Unlike the rent controlled apartment she would leave behind, the house was large.
She would learn very soon not to forget her water glass. And on the odd occasion she would forget, she would learn it was far easier to pour another, rather than spend time looking. There were too many floors, too many rooms, to search.
She marveled at the prospect of having a bedroom separate from a living room, separate from a kitchen, separate from the dining room and the office. There were rooms enough to have guest rooms and rooms enough that some remained empty. Empty rooms. It was unbelievable, really.
Out front there was enough of a porch to fit rocking chairs or a swing, something she’d fantasized about more than once: herself on some rocking chair or porch swing, reading on warm afternoons. And it seemed to her that the back deck off the kitchen was made for the gas grill that she would most certainly buy to make teriyaki chicken and shrimp kabobs.
There was dirt.
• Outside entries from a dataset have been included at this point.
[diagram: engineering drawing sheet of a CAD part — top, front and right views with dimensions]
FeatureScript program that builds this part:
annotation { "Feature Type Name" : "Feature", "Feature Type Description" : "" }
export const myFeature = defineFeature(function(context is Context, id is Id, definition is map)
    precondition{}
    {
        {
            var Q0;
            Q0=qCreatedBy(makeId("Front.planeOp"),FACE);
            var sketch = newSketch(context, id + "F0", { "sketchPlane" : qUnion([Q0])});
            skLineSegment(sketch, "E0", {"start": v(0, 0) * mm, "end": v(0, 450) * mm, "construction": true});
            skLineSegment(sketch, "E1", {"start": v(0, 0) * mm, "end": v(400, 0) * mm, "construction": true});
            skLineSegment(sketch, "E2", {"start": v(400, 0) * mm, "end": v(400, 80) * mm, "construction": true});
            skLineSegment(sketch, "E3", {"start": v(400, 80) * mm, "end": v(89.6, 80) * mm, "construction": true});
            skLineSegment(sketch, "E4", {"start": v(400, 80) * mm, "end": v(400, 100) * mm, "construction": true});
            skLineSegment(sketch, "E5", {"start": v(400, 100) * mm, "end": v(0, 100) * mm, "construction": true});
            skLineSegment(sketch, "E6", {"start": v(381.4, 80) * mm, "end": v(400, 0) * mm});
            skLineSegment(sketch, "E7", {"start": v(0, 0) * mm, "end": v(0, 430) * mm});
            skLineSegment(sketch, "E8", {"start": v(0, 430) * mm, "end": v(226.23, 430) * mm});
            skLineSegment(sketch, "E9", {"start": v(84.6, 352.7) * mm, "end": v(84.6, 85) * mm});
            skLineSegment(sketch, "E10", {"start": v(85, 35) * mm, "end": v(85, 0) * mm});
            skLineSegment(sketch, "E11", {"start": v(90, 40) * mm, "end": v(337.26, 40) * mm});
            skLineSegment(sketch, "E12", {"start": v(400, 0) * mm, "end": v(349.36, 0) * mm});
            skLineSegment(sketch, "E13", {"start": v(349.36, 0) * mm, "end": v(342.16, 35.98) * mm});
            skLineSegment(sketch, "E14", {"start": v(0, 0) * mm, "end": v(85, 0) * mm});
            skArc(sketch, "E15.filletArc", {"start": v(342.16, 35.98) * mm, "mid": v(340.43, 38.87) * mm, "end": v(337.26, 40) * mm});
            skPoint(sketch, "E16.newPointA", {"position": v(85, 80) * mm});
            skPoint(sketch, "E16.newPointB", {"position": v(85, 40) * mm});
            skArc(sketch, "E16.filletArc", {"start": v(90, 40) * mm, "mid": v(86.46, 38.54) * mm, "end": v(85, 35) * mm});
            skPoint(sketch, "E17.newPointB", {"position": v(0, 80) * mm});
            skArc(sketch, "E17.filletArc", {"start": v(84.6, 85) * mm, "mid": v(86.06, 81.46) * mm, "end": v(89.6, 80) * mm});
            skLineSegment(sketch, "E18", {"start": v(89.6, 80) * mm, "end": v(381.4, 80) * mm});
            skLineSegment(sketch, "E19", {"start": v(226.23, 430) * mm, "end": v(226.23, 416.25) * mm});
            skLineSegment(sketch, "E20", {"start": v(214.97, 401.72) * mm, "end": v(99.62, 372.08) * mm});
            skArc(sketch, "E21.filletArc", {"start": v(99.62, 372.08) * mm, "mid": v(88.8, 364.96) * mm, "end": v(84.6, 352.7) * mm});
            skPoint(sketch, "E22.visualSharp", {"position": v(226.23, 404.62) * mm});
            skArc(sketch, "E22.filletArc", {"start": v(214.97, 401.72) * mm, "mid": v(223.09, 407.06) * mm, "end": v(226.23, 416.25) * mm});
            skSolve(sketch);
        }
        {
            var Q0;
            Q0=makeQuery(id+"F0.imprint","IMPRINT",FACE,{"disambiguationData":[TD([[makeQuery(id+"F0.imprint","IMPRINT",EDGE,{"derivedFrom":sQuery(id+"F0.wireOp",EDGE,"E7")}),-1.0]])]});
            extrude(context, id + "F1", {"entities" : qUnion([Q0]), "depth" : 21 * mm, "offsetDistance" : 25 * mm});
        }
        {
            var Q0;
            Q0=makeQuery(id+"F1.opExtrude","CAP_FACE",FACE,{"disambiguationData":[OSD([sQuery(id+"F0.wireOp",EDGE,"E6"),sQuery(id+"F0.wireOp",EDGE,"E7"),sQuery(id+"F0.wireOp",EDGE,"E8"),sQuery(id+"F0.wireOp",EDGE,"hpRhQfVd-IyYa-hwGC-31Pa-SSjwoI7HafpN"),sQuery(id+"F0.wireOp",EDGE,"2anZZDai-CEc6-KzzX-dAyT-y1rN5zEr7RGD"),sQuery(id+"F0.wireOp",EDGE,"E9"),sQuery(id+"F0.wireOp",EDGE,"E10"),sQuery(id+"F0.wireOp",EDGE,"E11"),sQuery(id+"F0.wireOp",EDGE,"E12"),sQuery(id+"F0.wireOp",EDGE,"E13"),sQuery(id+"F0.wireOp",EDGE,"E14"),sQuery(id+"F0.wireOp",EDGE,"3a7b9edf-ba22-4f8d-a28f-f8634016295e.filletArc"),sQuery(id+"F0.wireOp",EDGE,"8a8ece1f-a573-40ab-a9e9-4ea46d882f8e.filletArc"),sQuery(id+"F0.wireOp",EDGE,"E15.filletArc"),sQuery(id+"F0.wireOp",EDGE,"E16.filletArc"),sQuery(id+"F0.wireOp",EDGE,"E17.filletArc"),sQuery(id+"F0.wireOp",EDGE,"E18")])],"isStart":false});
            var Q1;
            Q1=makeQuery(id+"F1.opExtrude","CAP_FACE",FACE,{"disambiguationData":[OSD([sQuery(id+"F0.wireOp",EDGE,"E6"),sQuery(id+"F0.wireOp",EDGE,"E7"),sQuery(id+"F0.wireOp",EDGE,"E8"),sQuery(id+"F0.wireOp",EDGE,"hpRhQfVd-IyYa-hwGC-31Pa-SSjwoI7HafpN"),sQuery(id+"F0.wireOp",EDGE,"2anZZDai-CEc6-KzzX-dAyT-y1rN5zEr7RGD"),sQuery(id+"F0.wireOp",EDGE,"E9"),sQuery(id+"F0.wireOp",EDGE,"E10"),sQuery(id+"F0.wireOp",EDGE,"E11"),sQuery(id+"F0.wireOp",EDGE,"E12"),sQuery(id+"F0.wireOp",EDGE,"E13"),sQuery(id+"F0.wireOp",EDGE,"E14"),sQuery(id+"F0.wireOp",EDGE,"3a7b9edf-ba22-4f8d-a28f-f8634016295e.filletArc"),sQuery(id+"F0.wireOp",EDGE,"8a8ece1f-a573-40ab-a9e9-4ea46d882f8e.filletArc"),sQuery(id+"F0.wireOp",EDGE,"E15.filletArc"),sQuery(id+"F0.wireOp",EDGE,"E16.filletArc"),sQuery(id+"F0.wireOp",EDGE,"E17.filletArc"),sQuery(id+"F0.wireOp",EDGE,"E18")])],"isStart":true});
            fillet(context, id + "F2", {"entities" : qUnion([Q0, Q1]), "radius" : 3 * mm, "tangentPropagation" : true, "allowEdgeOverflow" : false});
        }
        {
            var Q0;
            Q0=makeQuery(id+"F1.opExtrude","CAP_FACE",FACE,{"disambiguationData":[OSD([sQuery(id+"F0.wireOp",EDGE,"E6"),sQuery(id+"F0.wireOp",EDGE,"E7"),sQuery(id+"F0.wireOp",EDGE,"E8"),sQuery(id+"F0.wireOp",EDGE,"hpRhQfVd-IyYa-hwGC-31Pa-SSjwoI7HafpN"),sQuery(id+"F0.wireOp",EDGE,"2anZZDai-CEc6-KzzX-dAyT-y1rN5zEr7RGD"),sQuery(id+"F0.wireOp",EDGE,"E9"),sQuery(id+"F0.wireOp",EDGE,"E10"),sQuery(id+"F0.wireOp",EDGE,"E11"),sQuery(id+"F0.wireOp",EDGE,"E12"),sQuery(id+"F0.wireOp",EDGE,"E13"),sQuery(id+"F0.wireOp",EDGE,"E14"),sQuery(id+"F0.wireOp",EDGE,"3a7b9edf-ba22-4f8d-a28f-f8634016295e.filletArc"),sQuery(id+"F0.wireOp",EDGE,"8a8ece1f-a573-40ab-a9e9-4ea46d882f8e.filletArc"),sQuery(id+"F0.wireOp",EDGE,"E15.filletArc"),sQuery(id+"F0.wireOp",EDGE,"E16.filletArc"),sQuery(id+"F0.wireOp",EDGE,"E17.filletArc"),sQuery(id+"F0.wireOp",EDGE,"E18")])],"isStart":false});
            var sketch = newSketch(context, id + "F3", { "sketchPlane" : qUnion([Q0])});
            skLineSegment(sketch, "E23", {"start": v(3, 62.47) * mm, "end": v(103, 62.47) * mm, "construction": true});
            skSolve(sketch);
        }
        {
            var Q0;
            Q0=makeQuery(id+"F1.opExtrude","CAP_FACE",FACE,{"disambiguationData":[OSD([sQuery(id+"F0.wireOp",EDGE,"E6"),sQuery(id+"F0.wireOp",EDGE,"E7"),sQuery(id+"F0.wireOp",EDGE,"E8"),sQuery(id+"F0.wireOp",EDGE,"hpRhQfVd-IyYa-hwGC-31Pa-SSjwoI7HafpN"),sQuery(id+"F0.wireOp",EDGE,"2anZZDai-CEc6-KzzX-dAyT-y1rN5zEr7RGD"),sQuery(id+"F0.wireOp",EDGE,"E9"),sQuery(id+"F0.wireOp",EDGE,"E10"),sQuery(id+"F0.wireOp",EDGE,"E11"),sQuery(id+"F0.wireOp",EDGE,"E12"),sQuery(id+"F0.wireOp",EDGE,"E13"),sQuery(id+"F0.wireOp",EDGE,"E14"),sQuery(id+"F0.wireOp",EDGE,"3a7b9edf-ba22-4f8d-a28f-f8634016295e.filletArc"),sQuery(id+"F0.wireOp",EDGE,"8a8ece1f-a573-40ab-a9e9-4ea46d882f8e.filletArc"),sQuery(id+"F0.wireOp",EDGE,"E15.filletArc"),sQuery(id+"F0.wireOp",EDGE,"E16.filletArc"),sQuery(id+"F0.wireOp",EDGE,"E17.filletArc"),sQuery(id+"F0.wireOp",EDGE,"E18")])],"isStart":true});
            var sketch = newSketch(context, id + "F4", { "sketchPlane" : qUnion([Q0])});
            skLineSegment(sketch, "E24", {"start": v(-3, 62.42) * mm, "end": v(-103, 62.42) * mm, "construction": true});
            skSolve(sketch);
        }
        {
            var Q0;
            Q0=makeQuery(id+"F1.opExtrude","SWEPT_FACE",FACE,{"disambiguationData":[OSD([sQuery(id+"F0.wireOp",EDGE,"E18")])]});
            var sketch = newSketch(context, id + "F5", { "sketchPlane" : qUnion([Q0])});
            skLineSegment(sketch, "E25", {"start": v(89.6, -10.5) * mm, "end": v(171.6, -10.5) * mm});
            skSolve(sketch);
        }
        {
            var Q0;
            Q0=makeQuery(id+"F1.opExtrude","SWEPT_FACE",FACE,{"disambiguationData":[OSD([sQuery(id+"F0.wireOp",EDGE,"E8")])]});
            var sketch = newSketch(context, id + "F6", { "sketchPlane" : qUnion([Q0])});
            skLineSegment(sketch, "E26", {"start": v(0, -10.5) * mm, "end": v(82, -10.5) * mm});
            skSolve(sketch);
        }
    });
In both the front and back yards, and she imagined what she would plant in it. Ivy. Definitely ivy, she thought. Of course, she hadn’t forgotten she’d managed to kill most every plant in her rent controlled apartment, and everywhere else she’d lived over the years. Maybe this dirt would be different, she hoped.
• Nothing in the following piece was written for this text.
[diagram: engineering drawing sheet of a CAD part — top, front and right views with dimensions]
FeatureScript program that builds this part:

The two cats, Guido and Pants, would easily become comfortable in this large space, she thought. Finding their little cubbies and hiding places, their window seats. They would make good use of stairs and slippery hardwood, chasing one another, losing and regaining their footing, sliding around until weary enough to sprawl across patches of sunlit floor.
She didn’t know it yet, but later, she would have her own cat, too. She’d name him Taco, and he, too, would easily adjust to the mighty quarters, make himself at home. She would love that cat like crazy.
She worried as much as she marveled. It was her nature.
But she had hope. Had she known to, she’d have hoped there would be enough water to fill all the water glasses she would lose. For now she hoped the dirt would be different and kinder. She hoped for sunny afternoons passed on the new porch swing, for lots of kabobs of all sorts and pleasant neighbors. She hoped that, like the cats, she would find her cubbies and hiding nooks when she needed them, her sunlit patches to sprawl and soak in the warmth. She hoped she would find her place there.